Elmenhorst (pm). Sichtlich gerührt nahm Paul Niemann die Ehrenurkunde für 80 Jahre treue Mitgliedschaft in der Feuerwehr Witzeeze entgegen. „80 Jahre Mitgliedschaft: Das ist nicht nur besonders. Das ist schon Wahnsinn“, sagt Kreiswehrführer Sven Stonies, als er Paul Niemann die Urkunde in den Räumen des Kreisfeuerwehrverbands Herzogtum Lauenburg in Elmenhorst feierlich überreichte. Stonies bedankte sich zusammen mit den Kreisvorständen, Henning Wittkamp und Jürgen Lempges, für Paul Niemanns sage und schreibe acht Jahrzehnte dauernde Mitgliedschaft. „Das ist keine Selbstverständlichkeit“, sagt Stonies. In den Jahren 2022 bis 2024 nahm der Kreisfeuerwehrverband zwei Ehrungen persönlich vor.
Was für den einen keine Selbstverständlichkeit ist, war für den 95-jährigen Paul Niemann sein Leben. „Ein Leben ohne Feuerwehr, da hätte was gefehlt“, sagt der gebürtige Witzeezer. Feuerwehr, die lag ihm quasi im Blut, denn schon sein Großvater und Vater waren Feuerwehrmänner. Sein Vater war sogar 18 Jahre lang Wehrführer in Witzeeze, wie er stolz erzählt. Kurz vor Ende des Zweiten Weltkriegs, mit 16 Jahren, wurde Paul Niemann als Brandschutzhelfer einberufen, zehn Jahre später wurde er Gruppenführer. Mit 41 Jahren übernahm er die stellvertretende Wehrführung. Ab 1972 eiferte er endgültig seinem Vater nach und wurde Wehrführer. Er bleib es 21 Jahre lang.

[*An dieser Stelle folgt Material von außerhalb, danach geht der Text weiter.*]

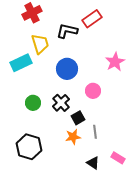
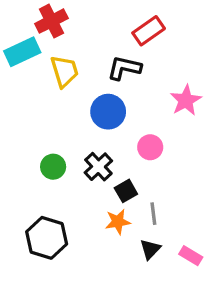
black L-shape: (67, 31) -> (124, 68), moved
cyan rectangle: (21, 63) -> (22, 52), moved
black triangle: (93, 163) -> (150, 249), moved, turned 40

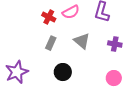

Scheunenbrandserie in Witzeeze: Viele sorgenvolle Nächte als Feuerwehrmann
In seiner Zeit führte Niemann „ein straffes Regiment, legte viel Wert auf Pünktlichkeit und Ordnung“, erzählt der heutige Wehrführer Benjamin Schmahl (35) mit einem Augenzwinkern. Die Strenge zahlte sich aus: Als Paul Niemann nach 50 Jahren im aktiven Dienst die Wehrführung an seinen Nachfolger Johan Frerichs übergab, zählte die Wehr mit 48 Aktiven stolze 17 Feuerwehrleute mehr als bei seinem Amtsantritt. Zudem fiel in seine Zeit der Bau eines neuen Gerätehauses, die Anschaffung von zwei (motorisierten) Einsatzfahrzeugen und die Einführung der Alarmierung über Sirene per Funk. Bis dahin musste Paul Niemann die Sirene per Hand auslösen. „Ich wohne ja direkt neben der Wache. Da lag es nahe, dass ich die Aufgabe übernehme“, sagt der Oberbrandmeister. Besonders oft ging der Alarm in den Jahren 1982 und 1983. „In der Zeit brannten mehrere Scheunen in Witzeeze. Tiere kamen in den Flammen ums Leben, die Landwirte waren in Existenznöten“, erinnert sich Niemann an die aufregendsten, aber auch sorgenvollsten Wochen seiner aktiven Zeit als Feuerwehrmann. „Da ging bei fast allen die Angst um. Jeden Abend sind wir mit einem unguten Gefühl ins Bett gegangen“, sagt Niemann, der selbst als Landwirt mit Viehwirtschaft sein Geld verdiente. Jeder befürchtete damals, seine Scheune könnte die nächste sein. Die Polizei vermutete damals einen Brandstifter hinter den Bränden, stellte Wachposten auf, doch ein Täter wurde nie ermittelt.
Wenn heute die Sirene geht, fährt Paul Niemann, Träger des goldenen Brandschutzehrenabzeichen, zwar nicht mehr mit raus, springt aber immer noch aus dem Bett. „Das ist bei mir so drin“, sagt der rüstige Senior. Bis heute hat er einen Schlüssel zur Wache und lässt es sich nicht nehmen, jeden Sonntag zum Klönen mit anderen Kameraden hier zusammenzukommen. Es ist genau dieser Kameradschaftsgeist, den Paul Niemann an der Feuerwehr schätzt und immer gefördert hat. In seiner Zeit als Wehrführer hat er den Doppelkopf, den Kameradschaftsabend und das alljährliche Grünkohlessen in seiner Gemeindewehr eingeführt. Die Termine sind nach wie vor fester Bestandteil im Kalender der Witzeezer Wehr. Paul Niemann freut sich, dabei zu sein. Mit Erfolg: Beim jüngsten Doppelkopfabend belegte der aktive Senior den dritten Platz.